As shared on its website, the competition regulator ruled that the merger was "unlikely to substantially lessen competition in any New Zealand market."
The Commerce Commission added that it reached this decision by focusing on "the importance of Activision games to New Zealand gamers," naming Call of Duty, Overwatch and World of Warcraft as examples, and whether Microsoft was likely to "stop rivals like Sony and NVIDIA from offering those games on consoles and on cloud platforms."
"While Activision games, in particular Call of Duty, are popular with New Zealand gamers, our enquiries did not find that they are likely to be 'must have' in order to compete with Microsoft in New Zealand," said the organisation's chair, Dr John Small.
Reacting to the decision on social media, Microsoft president Brad Smith said: "With today’s approval from New Zealand, we’re cleared to move forward with our acquisition of Activision Blizzard in 41 countries.

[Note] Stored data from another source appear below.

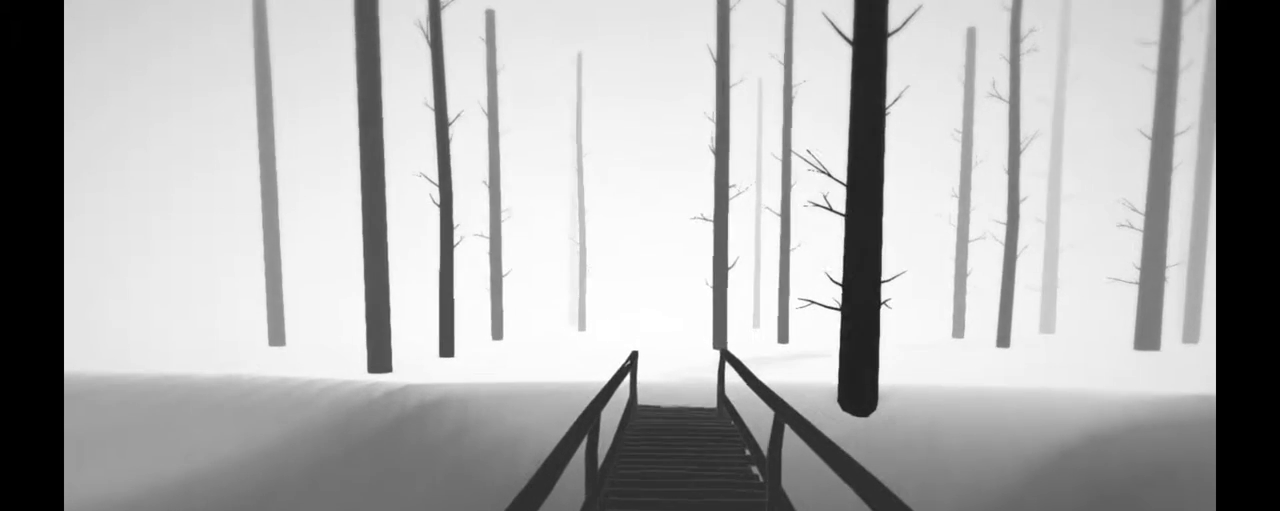
{"buttons": [], "left_stick": "up", "right_stick": "center", "events": []}
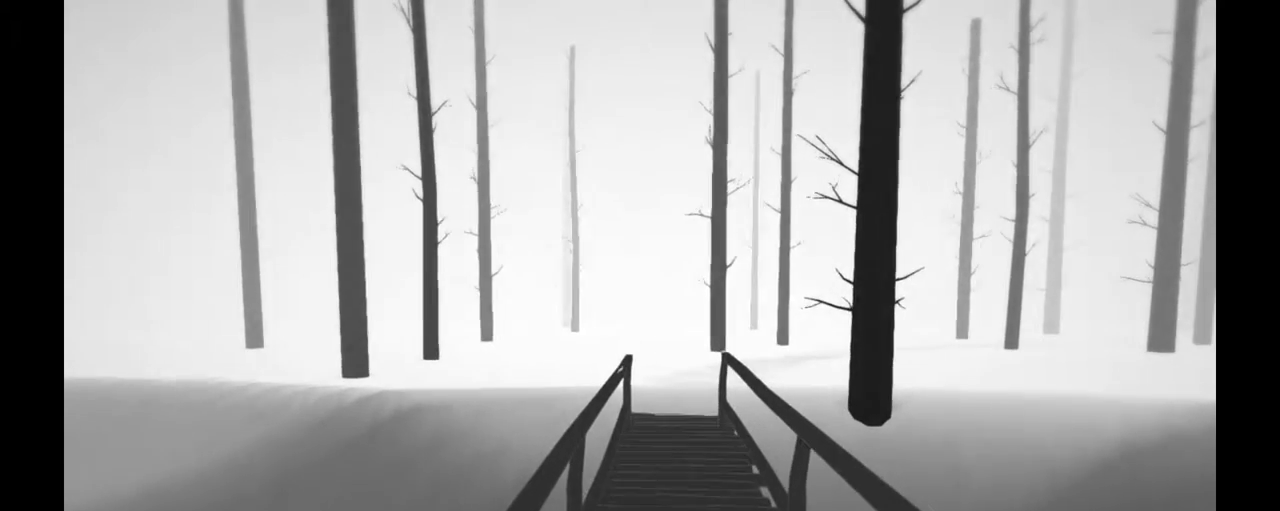
{"buttons": [], "left_stick": "up", "right_stick": "down", "events": [[433, "right_stick", "down"]]}
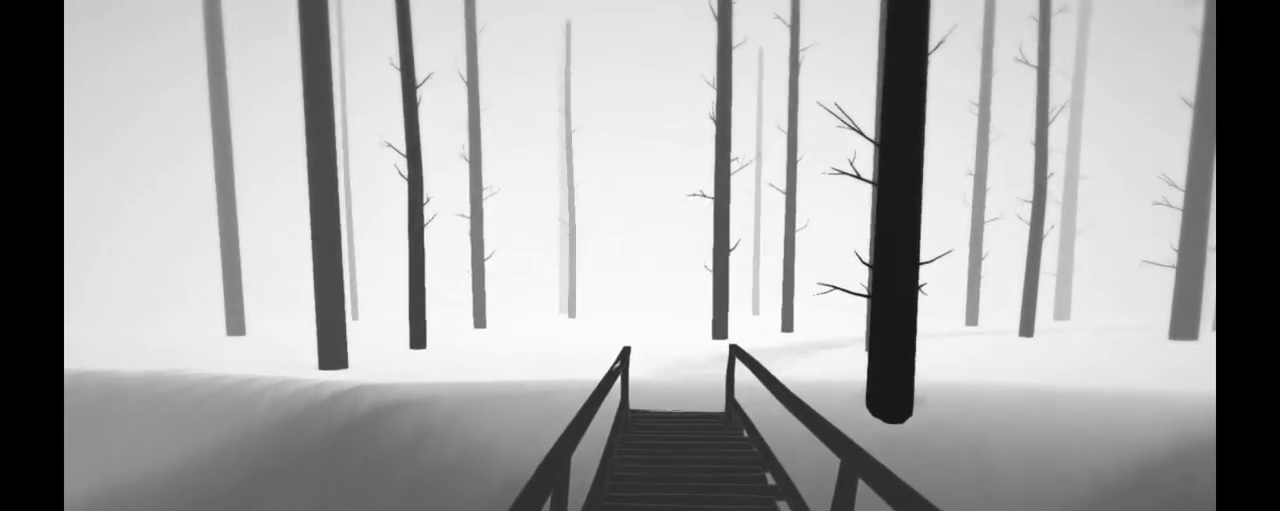
{"buttons": [], "left_stick": "up", "right_stick": "down-right", "events": [[33, "right_stick", "center"], [367, "right_stick", "down-right"]]}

We will continue to work to resolve outstanding concerns and bring this deal to a close."
A spokesperson from Microsoft also told Press Start: "We appreciate the thoughtful consideration by the New Zealand Competition Commerce Commission of our acquisition of Activision Blizzard and welcome their its [sic] decision to clear the deal unconditionally. This acquisition will ultimately benefit the gaming industry and gamers and we will continue to work toward closing the deal."
Last month, Microsoft and Activision Blizzard announced they had extended the deadline for the acquisition to October 18.